_WORK REQUEST_.
Please update the lines from the line with "1. Receives ImageDTO from Core" up to and including the line with "- EntityFrameworkCore.SqlServer." by replacing "business logic" with "domain logic", leaving everything else unchanged. Give back only those lines.

_DATA LISTING_.
+++

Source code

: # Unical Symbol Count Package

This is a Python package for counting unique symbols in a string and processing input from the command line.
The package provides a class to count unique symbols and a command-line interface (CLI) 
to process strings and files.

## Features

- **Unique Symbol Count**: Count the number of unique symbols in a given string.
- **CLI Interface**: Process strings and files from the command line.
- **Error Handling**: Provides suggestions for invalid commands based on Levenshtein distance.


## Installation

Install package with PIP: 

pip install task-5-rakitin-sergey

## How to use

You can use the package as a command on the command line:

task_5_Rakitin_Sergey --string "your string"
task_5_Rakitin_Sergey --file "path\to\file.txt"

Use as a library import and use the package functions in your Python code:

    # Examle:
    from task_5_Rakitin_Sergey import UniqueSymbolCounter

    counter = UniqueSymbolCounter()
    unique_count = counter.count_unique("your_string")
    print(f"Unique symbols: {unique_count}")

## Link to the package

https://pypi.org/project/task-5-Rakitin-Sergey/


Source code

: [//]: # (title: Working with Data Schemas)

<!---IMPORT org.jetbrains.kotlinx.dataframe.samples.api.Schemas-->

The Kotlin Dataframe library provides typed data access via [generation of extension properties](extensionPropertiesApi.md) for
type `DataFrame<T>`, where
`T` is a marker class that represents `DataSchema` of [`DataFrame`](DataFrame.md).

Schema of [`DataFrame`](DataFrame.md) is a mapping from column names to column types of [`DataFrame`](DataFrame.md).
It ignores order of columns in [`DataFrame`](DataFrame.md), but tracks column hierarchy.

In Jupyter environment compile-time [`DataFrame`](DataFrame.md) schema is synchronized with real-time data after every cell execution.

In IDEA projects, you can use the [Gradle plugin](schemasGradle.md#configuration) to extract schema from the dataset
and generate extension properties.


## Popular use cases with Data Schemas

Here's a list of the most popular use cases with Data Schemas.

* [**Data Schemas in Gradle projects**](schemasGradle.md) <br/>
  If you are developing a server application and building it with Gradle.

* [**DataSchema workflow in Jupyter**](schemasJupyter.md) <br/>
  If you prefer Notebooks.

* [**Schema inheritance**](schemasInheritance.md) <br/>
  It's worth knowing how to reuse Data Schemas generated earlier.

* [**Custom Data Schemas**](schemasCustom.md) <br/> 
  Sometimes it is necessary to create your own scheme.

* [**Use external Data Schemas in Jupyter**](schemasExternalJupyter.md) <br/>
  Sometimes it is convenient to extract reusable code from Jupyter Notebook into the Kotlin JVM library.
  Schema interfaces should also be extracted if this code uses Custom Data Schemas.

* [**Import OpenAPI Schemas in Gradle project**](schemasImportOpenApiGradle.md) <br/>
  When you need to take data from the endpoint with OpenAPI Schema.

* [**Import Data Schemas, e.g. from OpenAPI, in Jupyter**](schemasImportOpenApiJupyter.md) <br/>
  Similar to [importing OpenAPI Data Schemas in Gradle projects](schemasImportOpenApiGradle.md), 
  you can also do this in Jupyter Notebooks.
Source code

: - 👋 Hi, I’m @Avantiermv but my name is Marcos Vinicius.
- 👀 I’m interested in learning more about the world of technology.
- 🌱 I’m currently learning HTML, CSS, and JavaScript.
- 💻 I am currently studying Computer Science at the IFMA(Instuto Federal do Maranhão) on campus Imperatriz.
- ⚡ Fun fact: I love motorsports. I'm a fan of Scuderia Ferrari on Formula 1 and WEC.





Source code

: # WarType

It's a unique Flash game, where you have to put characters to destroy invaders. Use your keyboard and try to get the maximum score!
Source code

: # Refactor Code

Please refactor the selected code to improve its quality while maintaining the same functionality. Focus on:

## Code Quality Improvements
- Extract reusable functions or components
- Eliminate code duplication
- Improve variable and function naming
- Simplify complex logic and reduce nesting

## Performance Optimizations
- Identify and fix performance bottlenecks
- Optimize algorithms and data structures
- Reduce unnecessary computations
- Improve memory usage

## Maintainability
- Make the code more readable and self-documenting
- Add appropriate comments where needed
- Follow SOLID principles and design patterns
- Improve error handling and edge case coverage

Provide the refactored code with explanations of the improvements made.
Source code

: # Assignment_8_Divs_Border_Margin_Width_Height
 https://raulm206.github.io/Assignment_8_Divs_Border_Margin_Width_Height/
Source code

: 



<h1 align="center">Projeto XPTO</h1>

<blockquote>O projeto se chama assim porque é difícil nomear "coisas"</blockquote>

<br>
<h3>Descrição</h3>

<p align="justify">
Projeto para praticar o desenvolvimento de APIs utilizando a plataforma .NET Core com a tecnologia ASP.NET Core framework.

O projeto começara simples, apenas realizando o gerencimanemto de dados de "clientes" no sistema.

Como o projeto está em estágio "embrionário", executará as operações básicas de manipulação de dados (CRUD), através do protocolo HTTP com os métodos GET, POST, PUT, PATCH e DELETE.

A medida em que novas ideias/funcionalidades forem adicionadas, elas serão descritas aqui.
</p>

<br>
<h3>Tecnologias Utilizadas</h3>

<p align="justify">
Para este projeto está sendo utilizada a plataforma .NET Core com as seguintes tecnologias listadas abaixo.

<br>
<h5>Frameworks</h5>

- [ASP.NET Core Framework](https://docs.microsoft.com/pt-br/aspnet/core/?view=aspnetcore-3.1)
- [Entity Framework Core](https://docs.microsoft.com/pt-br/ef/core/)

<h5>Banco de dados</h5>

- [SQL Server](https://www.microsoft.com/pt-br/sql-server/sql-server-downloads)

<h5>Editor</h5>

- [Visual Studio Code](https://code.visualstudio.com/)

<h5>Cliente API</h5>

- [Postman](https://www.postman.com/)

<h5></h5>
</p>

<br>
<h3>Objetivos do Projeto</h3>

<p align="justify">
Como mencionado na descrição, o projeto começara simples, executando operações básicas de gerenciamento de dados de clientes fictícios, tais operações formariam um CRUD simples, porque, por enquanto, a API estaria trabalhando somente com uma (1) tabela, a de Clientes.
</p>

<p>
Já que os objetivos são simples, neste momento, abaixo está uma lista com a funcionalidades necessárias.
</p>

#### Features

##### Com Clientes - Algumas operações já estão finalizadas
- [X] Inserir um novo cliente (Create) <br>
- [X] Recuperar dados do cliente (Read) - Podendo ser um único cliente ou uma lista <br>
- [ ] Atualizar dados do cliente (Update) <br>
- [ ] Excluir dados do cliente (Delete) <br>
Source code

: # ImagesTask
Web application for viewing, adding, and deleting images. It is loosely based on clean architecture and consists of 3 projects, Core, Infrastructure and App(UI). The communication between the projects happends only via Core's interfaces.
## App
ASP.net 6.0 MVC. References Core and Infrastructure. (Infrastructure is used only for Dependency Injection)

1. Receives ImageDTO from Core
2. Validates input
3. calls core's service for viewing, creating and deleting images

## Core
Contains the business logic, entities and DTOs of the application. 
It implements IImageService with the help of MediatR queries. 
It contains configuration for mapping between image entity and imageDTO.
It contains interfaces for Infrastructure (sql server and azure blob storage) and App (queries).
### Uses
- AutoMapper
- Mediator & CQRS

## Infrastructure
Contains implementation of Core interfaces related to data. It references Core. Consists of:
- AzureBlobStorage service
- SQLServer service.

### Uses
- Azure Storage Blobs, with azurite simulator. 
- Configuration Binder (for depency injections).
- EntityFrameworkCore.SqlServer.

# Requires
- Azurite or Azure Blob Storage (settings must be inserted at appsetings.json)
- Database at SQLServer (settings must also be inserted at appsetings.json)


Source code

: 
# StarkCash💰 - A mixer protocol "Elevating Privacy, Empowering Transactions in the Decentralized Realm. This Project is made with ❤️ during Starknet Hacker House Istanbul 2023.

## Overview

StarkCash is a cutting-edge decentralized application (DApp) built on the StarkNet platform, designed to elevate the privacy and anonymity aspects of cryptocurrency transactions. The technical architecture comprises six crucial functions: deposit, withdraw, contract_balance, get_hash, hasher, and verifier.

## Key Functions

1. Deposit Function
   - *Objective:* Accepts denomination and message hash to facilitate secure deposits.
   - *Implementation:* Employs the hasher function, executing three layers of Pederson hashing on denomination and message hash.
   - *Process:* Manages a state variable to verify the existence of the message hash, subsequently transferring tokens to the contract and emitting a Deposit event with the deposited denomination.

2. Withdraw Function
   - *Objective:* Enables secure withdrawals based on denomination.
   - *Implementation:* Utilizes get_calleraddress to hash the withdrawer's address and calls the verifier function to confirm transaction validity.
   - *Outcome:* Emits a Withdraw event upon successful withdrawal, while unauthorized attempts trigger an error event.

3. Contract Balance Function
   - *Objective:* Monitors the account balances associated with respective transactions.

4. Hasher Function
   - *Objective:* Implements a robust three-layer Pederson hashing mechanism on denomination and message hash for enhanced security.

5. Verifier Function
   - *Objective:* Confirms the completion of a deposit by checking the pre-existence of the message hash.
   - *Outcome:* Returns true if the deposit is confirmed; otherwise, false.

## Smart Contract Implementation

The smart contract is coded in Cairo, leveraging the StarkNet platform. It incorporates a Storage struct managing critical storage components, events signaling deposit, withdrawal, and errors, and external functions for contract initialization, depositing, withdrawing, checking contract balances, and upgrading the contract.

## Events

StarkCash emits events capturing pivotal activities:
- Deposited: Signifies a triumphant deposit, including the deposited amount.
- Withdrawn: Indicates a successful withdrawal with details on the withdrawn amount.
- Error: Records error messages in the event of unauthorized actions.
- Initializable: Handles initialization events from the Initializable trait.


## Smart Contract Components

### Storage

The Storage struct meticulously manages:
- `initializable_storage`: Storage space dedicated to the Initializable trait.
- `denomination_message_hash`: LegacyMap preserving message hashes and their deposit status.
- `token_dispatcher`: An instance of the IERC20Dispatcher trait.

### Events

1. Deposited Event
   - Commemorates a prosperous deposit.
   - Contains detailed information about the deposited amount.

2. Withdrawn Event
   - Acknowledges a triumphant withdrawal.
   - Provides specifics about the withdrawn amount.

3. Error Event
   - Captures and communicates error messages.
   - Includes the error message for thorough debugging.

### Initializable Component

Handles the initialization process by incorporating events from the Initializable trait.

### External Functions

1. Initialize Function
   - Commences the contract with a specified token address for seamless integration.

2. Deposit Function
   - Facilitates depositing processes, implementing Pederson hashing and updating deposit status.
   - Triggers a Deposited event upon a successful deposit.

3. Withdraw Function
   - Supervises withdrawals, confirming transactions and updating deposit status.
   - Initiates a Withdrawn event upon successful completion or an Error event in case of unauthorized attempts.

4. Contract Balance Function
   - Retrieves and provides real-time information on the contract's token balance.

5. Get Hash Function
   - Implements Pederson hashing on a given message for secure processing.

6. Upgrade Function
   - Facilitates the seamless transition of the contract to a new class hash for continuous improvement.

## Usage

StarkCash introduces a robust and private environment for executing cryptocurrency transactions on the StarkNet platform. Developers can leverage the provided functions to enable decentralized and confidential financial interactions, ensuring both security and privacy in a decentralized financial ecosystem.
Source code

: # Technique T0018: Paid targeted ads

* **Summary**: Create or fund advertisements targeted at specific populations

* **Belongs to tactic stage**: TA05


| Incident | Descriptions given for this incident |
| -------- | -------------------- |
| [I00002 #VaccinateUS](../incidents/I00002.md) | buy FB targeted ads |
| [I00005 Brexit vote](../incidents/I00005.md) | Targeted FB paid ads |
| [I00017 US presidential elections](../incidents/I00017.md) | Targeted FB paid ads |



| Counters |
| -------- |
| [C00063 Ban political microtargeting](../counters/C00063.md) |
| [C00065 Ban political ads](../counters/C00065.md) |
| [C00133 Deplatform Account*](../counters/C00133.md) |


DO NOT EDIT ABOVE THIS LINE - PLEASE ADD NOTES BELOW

+++

_RESULT OF THIS EXERCISE_.
1. Receives ImageDTO from Core
2. Validates input
3. calls core's service for viewing, creating and deleting images

## Core
Contains the domain logic, entities and DTOs of the application. 
It implements IImageService with the help of MediatR queries. 
It contains configuration for mapping between image entity and imageDTO.
It contains interfaces for Infrastructure (sql server and azure blob storage) and App (queries).
### Uses
- AutoMapper
- Mediator & CQRS

## Infrastructure
Contains implementation of Core interfaces related to data. It references Core. Consists of:
- AzureBlobStorage service
- SQLServer service.

### Uses
- Azure Storage Blobs, with azurite simulator. 
- Configuration Binder (for depency injections).
- EntityFrameworkCore.SqlServer.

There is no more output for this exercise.